[GIVEN PASSAGE]
It’s the turn of a new decade and a new privacy law has gone into effect — the California Consumer Privacy Act or CCPA. A quick check with some of my fellow privacy pros on how many consumer information requests received at the end of the day on Jan. 1, puts retail at higher numbers than service-oriented companies. The ramp up, stress and testing efforts of Privacy Offices are paying off now that reality is here.

Universities using apps to track students

A disturbing story from the Washington Post is about college campuses tracking their students with a mobile app in the pursuit of better attendance, mental health, grades and student athlete eligibility. The article cites many Division 1 universities, plus smaller schools, across the country, using the technology.

A host of questions come to mind, including:
• was a Privacy Impact Assessment (PIA) conducted by every institution?
• what notice was given to the student(s) or parent(s) – whose phone is it anyway?
• what are the trade-offs?

[LISTED ENTRIES]
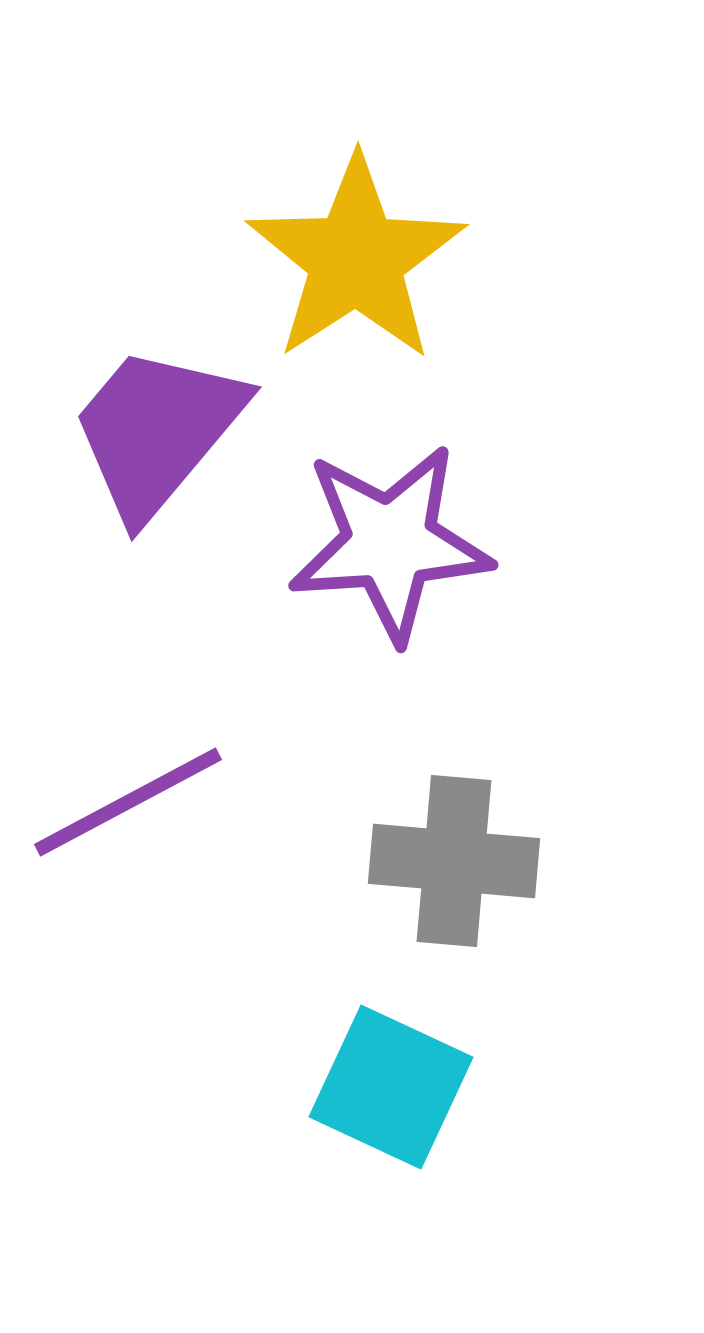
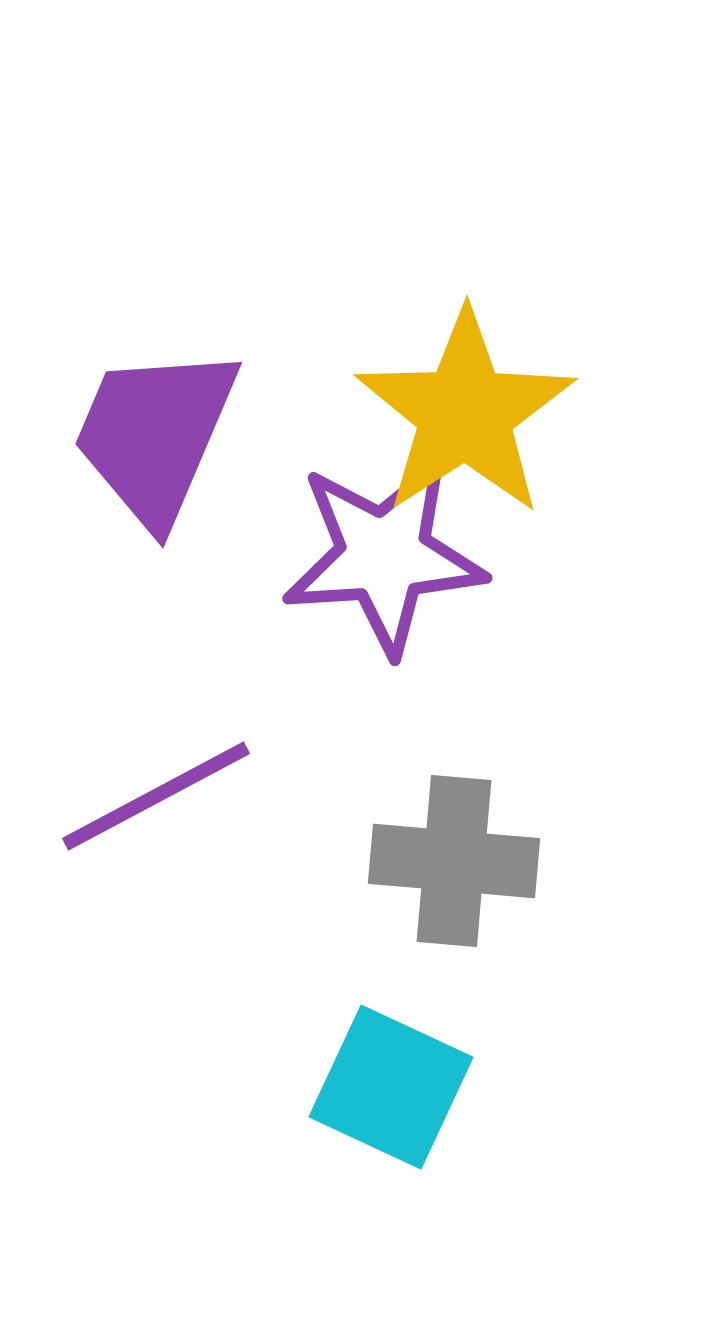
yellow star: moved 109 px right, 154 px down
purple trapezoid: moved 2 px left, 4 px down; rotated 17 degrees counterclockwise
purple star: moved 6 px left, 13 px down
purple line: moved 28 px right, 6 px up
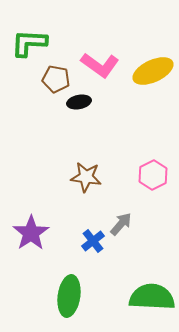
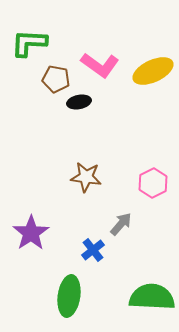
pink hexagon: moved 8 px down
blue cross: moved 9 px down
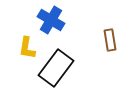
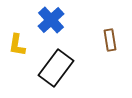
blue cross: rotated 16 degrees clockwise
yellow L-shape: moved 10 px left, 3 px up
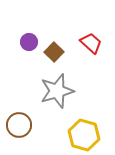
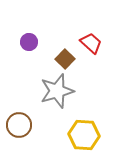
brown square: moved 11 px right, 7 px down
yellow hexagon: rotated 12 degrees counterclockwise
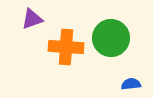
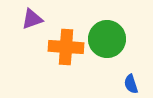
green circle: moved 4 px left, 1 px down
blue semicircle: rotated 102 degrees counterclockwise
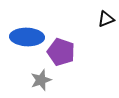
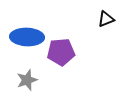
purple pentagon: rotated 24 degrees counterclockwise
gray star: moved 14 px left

[WORK INSTRUCTIONS]
**A.** Please explain, in one to three sentences, why the college campuses in the privacy passage track their students with a mobile app.
**B.** Answer these questions from the privacy passage:
(i) What new privacy law went into effect?
(ii) Which type of company had higher numbers of consumer information requests than service-oriented companies?
(iii) Which publication ran the story about campuses tracking students?

[RESPONSES FOR EACH TASK]
**A.** According to the passage, the campuses track students with a mobile app to pursue better attendance, mental health, grades and student athlete eligibility.

**B.**
(i) The California Consumer Privacy Act (CCPA)
(ii) Retail
(iii) The Washington Post